### Exercise data

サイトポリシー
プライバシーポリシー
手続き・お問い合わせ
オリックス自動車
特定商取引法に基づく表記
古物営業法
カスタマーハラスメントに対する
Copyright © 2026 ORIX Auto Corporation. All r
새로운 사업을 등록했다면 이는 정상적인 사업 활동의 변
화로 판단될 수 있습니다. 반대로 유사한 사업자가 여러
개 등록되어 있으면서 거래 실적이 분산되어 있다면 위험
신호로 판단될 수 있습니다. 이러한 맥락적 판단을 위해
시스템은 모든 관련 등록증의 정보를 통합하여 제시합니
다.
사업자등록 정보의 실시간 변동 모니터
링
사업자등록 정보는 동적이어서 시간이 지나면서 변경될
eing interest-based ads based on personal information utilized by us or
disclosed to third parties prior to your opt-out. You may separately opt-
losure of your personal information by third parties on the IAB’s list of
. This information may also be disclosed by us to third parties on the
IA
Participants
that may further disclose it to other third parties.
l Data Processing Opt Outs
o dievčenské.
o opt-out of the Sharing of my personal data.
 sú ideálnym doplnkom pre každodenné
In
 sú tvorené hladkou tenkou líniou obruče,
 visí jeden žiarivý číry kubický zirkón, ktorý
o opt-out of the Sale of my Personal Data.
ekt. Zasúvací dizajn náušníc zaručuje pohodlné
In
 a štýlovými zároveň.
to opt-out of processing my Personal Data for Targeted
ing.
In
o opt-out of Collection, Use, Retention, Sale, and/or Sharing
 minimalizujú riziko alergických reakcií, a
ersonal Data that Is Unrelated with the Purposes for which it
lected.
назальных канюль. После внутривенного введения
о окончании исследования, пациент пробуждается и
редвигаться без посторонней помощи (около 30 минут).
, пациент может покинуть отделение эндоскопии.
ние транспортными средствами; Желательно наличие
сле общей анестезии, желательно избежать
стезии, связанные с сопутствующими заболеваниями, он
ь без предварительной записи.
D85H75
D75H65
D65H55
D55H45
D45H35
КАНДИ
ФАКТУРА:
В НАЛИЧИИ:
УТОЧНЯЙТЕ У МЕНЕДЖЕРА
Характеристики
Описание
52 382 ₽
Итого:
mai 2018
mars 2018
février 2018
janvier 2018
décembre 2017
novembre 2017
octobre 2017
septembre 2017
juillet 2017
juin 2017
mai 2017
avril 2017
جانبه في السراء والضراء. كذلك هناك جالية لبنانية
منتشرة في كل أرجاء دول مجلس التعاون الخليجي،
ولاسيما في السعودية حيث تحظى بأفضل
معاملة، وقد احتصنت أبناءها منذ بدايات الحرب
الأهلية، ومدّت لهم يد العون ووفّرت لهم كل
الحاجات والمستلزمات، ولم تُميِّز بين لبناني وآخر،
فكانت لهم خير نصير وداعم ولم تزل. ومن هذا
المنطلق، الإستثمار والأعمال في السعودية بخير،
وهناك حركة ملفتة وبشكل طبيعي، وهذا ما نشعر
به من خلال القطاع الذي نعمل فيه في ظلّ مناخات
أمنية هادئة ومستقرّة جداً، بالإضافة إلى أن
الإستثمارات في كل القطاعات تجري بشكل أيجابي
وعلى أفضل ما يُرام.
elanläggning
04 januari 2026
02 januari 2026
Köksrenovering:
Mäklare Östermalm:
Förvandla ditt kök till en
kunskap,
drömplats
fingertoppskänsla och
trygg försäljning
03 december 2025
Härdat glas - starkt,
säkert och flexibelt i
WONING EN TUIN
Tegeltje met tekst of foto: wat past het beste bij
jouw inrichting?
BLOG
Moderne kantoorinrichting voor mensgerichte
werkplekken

######

> _What is expected_
All that belongs in the answer is the run of lines above from the line containing "juillet 2017" through the line containing "الأهلية، ومدّت لهم يد العون ووفّرت لهم كل", exactly as written.

> _Written reply_
juillet 2017
juin 2017
mai 2017
avril 2017
جانبه في السراء والضراء. كذلك هناك جالية لبنانية
منتشرة في كل أرجاء دول مجلس التعاون الخليجي،
ولاسيما في السعودية حيث تحظى بأفضل
معاملة، وقد احتصنت أبناءها منذ بدايات الحرب
الأهلية، ومدّت لهم يد العون ووفّرت لهم كل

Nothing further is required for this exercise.